◆ **YANG HARUS DIKERJAKAN**:
**A)** Jawablah pertanyaan berikut berdasarkan kutipan tentang pidato Luhut di COP26.
(i) Dalam sesi apa dan di kota mana Luhut menyampaikan pidatonya?
(ii) Menurut kutipan, laju pemanasan global diyakini bisa melebihi berapa derajat celcius dengan NDC yang ada saat ini?
(iii) Apa arti singkatan NDC yang disebutkan dalam kutipan?
**B)** Lanjutkan berita tentang pidato Luhut di COP26, mulai sesudah kalimat terakhirnya.

◆ **KUTIPAN**:
========================
Jakarta (ANTARA) - Menteri Koordinator Bidang Kemaritiman dan Investasi Luhut Binsar Pandjaitan menyerukan pentingnya penetapan target mitigasi yang lebih ambisius dalam mengurangi emisi karbon serta beradaptasi dengan dampak perubahan iklim.

"Ini adalah tantangan baru bagi negara-negara pihak, yang itu berada diluar tanggung jawabnya, demi memenuhi NDC (kontribusi nasional) yang menjadi komitmen ke UNFCCC (Konvensi Kerangka Kerja Perubahan Iklim Perserikatan Bangsa-Bangsa," tegasnya dalam pidato di sesi Ministerial Talks COP26 di Glasgow, Skotlandia, Senin (1/11) sebagaimana dikutip dari siaran pers di Jakarta, Selasa.

Luhut menegaskan hal tersebut karena pada kenyataannya, dengan kondisi yang ada saat ini, NDC dari negara-negara pihak diyakini kurang mampu untuk menahan laju pemanasan global bahkan hingga melebihi 2 derajat celcius.

Terkait dengan pernyataannya itu, ia pun membeberkan upaya pemerintah Indonesia untuk mencapai target ambisius dalam pengurangan emisi karbon.
========================
◆ **INFORMASI YANG DIBERIKAN**:
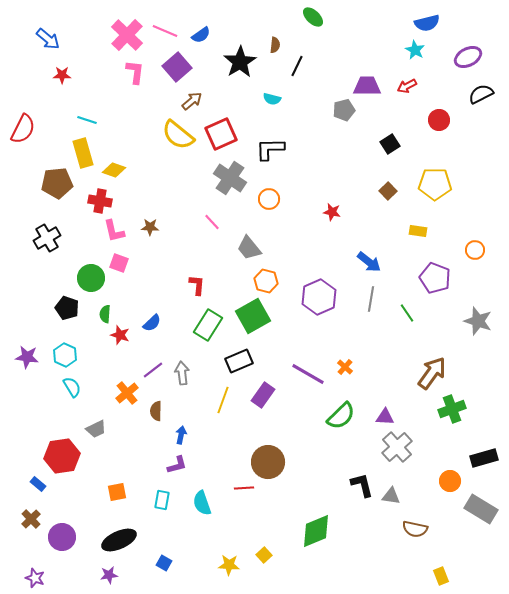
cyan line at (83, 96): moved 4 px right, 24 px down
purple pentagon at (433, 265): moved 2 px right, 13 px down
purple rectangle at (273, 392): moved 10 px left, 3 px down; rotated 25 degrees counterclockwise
========================
◆ **HASIL TIAP TUGAS**:
**A)**
(i) Sesi Ministerial Talks COP26 di Glasgow, Skotlandia.
(ii) Melebihi 2 derajat celcius.
(iii) Kontribusi nasional.

**B)**
"Pertama-tama, saya ingin menekankan bahwa pelaksanaan Perjanjian Paris perlu dipercepat, perlunya upaya-upaya intensif serta investasi pada ekonomi rendah karbon berkelanjutan," ungkapnya.
Baca juga: Indonesia mengedepankan aksi bersama kendalikan perubahan iklim
Baca juga: Menteri LHK: Pengendalian iklim RI alami kemajuan signifikan


Menurut Luhut, selama pelaksanaan COP26 di Glasgow, masyarakat dari seluruh dunia berkumpul dan mencari solusi untuk mempertahankan kenaikan suhu di bawah 2 derajat celsius, di atas tingkat masa pra-industri.

"Kami telah melampaui suhu 1 derajat celcius dan Panel Antarpemerintah untuk Perubahan Iklim/IPCC telah mengingatkan bahwa suhu global harus dipertahankan agar tidak naik lebih dari 1,5 derajat celcius," tambahnya.

Pemerintah Indonesia telah memperbarui target NDC-nya untuk meningkatkan kemampuan adaptasi dan ketahanan terhadap perubahan iklim.

"Indonesia telah siap mengurangi emisi antara 41-50 persen, dengan syarat adanya dukungan internasional yang cukup," ujarnya.

Komitmen itu bukanlah pepesan kosong belaka. Pasalnya, Luhut menyebutkan bahwa pemerintah Indonesia telah melakukan berbagai upaya untuk memperkuat tindakan-tindakan adaptif serta program konservasi mangrove dan gambut.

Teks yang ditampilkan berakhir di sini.